**Task to carry out:** Among the entries below, find the lines with "layout" and copy them.

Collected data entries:

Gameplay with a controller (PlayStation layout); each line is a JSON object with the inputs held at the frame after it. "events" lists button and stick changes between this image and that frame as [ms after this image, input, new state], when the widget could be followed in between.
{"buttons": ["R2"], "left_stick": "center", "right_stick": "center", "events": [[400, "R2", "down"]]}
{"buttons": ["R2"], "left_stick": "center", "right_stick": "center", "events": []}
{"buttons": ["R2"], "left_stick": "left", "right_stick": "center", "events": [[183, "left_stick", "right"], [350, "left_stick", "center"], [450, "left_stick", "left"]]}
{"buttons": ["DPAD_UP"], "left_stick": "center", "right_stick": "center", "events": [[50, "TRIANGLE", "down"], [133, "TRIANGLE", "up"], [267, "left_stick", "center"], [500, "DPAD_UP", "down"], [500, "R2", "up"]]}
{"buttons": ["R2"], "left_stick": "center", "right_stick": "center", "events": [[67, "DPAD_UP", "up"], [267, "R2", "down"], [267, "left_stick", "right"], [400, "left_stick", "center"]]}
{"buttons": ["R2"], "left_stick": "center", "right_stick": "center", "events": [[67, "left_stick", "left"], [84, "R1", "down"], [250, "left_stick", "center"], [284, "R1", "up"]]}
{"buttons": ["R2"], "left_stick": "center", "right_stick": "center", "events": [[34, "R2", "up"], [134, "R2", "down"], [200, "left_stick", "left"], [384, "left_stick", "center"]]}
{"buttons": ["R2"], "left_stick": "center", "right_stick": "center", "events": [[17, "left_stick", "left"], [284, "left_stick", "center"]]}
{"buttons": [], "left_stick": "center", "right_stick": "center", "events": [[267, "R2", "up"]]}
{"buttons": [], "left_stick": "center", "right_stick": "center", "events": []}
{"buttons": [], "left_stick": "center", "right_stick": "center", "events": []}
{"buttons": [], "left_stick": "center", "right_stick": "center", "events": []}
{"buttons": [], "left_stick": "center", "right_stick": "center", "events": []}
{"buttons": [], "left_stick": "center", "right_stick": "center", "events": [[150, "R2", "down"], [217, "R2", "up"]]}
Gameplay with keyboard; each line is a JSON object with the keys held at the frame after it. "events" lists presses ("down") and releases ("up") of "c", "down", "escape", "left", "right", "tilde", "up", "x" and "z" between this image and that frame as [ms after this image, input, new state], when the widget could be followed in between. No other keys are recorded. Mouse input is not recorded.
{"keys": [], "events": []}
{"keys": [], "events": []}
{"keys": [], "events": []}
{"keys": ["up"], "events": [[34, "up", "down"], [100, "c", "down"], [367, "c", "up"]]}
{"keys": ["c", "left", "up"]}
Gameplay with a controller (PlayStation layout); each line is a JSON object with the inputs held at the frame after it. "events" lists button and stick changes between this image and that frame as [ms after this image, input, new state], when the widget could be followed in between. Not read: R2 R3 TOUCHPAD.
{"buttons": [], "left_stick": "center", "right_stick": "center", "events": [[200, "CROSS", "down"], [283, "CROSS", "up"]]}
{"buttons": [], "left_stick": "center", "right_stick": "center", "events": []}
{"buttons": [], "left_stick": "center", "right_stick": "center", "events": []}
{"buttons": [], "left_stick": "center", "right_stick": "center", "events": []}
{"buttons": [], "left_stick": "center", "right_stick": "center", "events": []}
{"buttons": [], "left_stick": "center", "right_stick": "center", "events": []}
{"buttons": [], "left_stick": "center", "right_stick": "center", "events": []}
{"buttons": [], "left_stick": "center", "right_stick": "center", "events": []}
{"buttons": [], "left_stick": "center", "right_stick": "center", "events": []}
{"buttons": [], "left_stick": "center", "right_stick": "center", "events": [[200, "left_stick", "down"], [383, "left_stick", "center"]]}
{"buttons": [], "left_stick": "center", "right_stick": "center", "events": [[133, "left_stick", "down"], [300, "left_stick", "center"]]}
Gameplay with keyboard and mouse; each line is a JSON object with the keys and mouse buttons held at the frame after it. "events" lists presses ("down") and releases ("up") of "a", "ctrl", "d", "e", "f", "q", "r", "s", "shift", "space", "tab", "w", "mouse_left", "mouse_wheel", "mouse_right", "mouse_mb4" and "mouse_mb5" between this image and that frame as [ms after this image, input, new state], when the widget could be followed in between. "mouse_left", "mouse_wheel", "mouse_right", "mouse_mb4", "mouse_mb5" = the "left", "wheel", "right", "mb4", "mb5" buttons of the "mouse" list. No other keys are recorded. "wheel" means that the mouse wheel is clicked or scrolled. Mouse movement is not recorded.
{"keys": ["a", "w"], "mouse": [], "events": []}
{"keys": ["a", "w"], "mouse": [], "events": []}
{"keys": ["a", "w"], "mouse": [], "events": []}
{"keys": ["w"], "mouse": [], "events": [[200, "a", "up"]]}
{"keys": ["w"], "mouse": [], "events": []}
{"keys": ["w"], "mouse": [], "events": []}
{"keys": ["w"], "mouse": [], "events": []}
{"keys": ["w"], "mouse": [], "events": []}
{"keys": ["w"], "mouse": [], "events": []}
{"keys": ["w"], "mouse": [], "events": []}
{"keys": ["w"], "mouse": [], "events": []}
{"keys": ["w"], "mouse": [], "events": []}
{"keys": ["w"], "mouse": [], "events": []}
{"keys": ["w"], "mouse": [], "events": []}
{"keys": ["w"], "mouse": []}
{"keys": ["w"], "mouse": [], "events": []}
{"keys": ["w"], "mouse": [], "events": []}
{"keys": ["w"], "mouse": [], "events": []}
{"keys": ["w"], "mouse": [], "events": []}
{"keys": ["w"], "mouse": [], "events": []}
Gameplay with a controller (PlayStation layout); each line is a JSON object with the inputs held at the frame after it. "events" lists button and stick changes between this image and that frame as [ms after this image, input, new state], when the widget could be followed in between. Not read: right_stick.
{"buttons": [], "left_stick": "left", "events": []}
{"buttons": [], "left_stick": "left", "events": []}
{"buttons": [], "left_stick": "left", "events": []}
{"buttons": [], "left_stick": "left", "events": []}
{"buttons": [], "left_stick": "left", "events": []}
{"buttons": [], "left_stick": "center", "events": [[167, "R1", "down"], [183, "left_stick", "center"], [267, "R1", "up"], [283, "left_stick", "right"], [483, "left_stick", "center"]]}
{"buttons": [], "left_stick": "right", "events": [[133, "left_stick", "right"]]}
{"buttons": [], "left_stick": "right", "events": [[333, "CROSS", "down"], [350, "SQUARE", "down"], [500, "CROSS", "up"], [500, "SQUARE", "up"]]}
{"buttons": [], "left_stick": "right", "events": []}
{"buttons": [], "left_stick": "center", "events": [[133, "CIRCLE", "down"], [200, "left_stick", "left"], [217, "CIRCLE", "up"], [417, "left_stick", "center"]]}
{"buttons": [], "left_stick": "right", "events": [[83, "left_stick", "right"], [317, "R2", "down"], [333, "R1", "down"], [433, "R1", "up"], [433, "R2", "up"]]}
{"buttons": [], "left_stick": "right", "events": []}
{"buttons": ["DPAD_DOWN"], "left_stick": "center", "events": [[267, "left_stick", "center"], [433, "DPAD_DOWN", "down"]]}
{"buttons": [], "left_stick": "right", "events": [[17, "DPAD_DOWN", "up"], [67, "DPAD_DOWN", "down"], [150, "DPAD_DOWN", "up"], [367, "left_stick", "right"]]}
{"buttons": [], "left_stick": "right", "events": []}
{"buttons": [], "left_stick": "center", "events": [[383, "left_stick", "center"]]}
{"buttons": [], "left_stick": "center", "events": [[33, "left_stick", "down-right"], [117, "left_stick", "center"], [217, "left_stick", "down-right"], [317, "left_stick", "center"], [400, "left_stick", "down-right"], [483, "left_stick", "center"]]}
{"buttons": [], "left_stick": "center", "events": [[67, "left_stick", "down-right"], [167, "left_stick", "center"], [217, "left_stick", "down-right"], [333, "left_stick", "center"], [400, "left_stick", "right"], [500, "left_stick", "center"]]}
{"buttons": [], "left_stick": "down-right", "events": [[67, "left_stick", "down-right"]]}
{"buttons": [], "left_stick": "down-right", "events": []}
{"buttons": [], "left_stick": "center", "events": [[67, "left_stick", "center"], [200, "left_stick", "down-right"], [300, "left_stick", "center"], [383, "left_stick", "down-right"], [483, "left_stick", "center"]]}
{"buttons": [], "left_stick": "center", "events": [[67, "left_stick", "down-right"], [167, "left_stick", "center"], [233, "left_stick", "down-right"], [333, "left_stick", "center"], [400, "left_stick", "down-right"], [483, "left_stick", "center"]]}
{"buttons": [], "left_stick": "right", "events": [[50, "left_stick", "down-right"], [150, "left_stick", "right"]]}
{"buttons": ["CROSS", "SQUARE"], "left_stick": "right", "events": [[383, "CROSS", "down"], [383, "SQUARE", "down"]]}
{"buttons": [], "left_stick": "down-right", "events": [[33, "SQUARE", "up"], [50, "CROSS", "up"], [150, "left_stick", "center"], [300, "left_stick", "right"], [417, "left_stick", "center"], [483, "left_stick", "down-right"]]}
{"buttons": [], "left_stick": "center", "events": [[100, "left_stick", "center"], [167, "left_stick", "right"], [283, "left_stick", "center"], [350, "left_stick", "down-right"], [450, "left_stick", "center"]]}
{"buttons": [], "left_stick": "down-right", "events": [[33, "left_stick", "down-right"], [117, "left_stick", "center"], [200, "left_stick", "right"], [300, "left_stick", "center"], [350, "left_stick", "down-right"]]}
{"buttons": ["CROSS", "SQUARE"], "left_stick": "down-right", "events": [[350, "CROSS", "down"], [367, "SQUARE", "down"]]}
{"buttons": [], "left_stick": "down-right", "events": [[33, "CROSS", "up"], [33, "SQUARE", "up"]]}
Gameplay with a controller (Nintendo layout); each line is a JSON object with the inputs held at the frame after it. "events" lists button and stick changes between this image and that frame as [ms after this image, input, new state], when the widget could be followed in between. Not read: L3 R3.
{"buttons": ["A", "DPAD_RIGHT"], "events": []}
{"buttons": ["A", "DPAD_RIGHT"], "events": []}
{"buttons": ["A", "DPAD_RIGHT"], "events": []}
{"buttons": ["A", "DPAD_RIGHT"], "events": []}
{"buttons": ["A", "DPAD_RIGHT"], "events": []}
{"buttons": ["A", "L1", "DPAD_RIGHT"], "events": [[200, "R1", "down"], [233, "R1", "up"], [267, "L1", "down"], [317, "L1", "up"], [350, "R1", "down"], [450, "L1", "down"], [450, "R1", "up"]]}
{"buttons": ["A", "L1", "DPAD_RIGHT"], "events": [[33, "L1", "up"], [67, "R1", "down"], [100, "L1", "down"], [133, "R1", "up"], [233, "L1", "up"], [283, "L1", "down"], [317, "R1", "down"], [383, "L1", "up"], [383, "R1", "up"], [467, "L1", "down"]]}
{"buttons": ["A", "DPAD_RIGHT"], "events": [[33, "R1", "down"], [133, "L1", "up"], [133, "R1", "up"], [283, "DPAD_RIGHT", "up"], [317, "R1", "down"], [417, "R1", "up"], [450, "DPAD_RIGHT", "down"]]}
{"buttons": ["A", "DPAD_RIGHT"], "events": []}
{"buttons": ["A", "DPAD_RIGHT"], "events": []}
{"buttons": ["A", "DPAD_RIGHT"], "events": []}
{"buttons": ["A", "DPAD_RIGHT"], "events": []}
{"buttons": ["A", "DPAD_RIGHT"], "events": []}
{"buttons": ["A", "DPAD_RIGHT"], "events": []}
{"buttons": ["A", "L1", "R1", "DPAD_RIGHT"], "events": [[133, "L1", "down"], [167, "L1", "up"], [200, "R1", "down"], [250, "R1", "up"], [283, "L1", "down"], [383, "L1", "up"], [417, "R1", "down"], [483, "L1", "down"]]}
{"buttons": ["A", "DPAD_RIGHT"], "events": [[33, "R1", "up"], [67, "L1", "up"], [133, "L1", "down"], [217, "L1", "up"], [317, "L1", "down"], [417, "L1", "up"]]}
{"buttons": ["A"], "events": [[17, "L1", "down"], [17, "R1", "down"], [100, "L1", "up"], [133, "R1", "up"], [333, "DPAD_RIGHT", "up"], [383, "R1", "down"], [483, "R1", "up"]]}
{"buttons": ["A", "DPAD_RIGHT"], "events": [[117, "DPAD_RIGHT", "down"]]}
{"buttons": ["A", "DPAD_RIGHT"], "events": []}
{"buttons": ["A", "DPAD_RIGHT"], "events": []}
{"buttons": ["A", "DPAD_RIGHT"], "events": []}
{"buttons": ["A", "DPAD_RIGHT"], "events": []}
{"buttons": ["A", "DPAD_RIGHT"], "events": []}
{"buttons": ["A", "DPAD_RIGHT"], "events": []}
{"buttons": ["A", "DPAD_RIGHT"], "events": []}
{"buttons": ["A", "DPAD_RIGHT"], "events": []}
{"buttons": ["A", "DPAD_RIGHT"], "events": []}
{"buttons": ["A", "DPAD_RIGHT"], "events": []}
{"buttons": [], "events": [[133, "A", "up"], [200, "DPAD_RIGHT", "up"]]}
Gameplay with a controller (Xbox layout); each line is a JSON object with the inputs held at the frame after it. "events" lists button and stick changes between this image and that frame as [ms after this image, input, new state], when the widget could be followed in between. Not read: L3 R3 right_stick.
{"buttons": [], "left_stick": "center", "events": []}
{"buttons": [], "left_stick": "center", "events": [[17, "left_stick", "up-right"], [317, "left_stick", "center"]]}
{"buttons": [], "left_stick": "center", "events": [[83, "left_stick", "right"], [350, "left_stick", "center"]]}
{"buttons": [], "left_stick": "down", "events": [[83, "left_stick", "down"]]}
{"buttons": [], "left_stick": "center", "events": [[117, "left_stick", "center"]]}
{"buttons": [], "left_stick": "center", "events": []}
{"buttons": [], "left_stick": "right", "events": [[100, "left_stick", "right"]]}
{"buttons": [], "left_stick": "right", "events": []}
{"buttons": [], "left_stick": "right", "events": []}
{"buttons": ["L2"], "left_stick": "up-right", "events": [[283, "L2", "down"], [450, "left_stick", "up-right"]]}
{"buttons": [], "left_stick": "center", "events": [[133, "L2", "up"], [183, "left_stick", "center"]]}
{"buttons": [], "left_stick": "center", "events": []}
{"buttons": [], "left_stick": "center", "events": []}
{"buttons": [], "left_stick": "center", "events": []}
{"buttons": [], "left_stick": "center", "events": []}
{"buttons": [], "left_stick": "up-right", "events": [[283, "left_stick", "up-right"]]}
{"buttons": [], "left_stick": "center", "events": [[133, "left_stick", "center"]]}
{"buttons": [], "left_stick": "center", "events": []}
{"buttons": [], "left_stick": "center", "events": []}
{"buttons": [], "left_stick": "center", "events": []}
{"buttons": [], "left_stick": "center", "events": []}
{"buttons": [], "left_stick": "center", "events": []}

**Response:**
Gameplay with a controller (PlayStation layout); each line is a JSON object with the inputs held at the frame after it. "events" lists button and stick changes between this image and that frame as [ms after this image, input, new state], when the widget could be followed in between.
Gameplay with a controller (PlayStation layout); each line is a JSON object with the inputs held at the frame after it. "events" lists button and stick changes between this image and that frame as [ms after this image, input, new state], when the widget could be followed in between. Not read: R2 R3 TOUCHPAD.
Gameplay with a controller (PlayStation layout); each line is a JSON object with the inputs held at the frame after it. "events" lists button and stick changes between this image and that frame as [ms after this image, input, new state], when the widget could be followed in between. Not read: right_stick.
Gameplay with a controller (Nintendo layout); each line is a JSON object with the inputs held at the frame after it. "events" lists button and stick changes between this image and that frame as [ms after this image, input, new state], when the widget could be followed in between. Not read: L3 R3.
Gameplay with a controller (Xbox layout); each line is a JSON object with the inputs held at the frame after it. "events" lists button and stick changes between this image and that frame as [ms after this image, input, new state], when the widget could be followed in between. Not read: L3 R3 right_stick.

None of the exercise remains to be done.